Records contained in a dataset:
BEGIN

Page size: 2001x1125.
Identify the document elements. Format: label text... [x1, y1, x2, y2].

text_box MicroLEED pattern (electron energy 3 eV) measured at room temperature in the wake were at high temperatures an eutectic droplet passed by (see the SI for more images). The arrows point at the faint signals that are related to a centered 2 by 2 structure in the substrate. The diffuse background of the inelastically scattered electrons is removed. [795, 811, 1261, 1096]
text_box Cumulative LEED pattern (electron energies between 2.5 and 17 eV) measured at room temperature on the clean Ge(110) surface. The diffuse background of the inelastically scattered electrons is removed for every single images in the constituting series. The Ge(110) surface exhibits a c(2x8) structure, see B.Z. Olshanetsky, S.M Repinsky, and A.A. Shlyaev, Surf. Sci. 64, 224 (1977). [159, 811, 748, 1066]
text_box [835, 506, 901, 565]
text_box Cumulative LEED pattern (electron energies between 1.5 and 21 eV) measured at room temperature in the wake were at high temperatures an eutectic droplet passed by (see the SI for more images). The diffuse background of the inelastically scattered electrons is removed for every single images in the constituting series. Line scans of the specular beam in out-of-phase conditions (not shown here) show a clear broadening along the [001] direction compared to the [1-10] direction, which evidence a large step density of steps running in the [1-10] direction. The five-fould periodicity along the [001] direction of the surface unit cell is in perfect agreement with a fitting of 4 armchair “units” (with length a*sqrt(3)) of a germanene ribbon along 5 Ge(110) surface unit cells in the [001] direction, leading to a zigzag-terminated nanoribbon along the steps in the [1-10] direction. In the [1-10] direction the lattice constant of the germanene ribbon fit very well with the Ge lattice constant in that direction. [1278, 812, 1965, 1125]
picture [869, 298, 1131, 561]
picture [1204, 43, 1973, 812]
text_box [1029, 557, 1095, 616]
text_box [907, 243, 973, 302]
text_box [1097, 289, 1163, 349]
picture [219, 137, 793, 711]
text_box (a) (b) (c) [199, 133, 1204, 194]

END

TASK REQUIREMENTS: Number of lines containing "picture" in the data: state it and nothing more.

RESPONSE BELOW: 3